By Arun Ramakrishnan posted Tue January 30, 2024 04:23 PM

  

Managing super clusters can be a complicated and tedious job to do. As environments grow in size and complexity, the need to reorganize and move workloads around to optimize efficiency and performance on-premises is a critical aspect of IT infrastructure management. Here is where Turbonomic can help you automate this process and help you ensure that your infrastructure is running as efficiently as possible . Read on to know how!


By creating merge policies that merge 2 or more similar entities, we can allow Turbonomic to optimize on-premises infrastructure resource usage across data centers, clusters, storage clusters and now networks.

There are many reasons you may want to move workloads around within and across data centers in your IT environment.  It may be that you have newer and more powerful hardware that you want to have critical workloads make use of, or it may be that you have scheduled maintenance coming up in some portions of your data center. Turbonomic will automate this activity for you and allow you to create policies so that it occurs in a desired and deterministic manner.

Take for example, you have two vSphere distributed switches in your vCenter. One is your legacy 10GbE network and the other is your new 25GbE ACI network. You want to move critical workloads from your legacy 10GbE network into the new 25GbE ACI to be able to meet customer demand and traffic. Turbonomic can automate the movement of Virtual Machines on Hosts from the legacy network to the new network.

By default when a VM is moved, it will connect to the same network as it was connected to initially. However if you need to move to a different network, setting up Turbonomic policies will help you do that.

Let me show you how you can set up policies and have Turbonomic manage this migration for you with ease.

Example VM and the initial setup

We have a VM "VM Move Demo" connected to a network DPortgroup1 running on host esx10.turbo.raleigh.ibm.com

We want to move it from it's current host esx10.turbo.rtp.raleigh.ibm.com which has network DPortgroup1 to esx11.turbo.raleigh.ibm.com which has DPortGroup2. By default when we set up a placement policy in Turbonomic, actions will be generated when the destination host has the same network. However we want to switch networks and we can do this by setting up a merge policy to tell Turbonomic that these two networks are compatible with each other.

Create a group of VM(s) that need to be placed on a group of hosts(s).

● **Recorded data**:
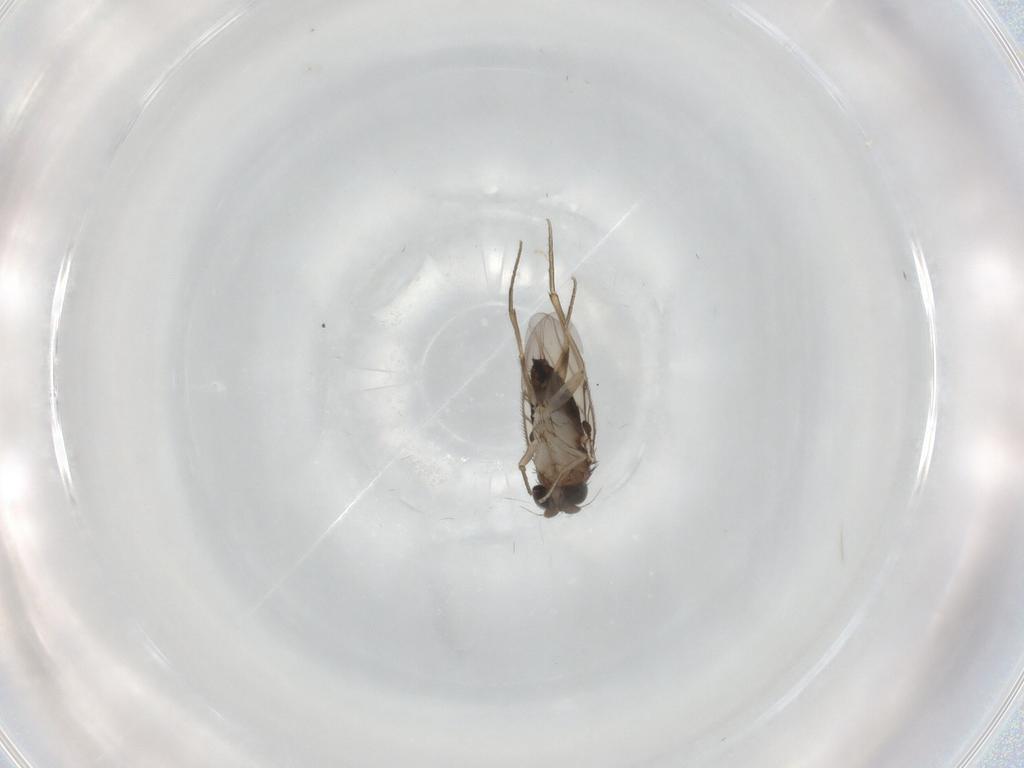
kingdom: Animalia
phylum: Arthropoda
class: Insecta
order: Diptera
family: Phoridae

● **Given problem**: The Turbonomic post above says merge policies let Turbonomic optimize on-premises resource usage across several kinds of infrastructure. List every kind it names.

● **Reply to the exercise**: Data centers, clusters, storage clusters, networks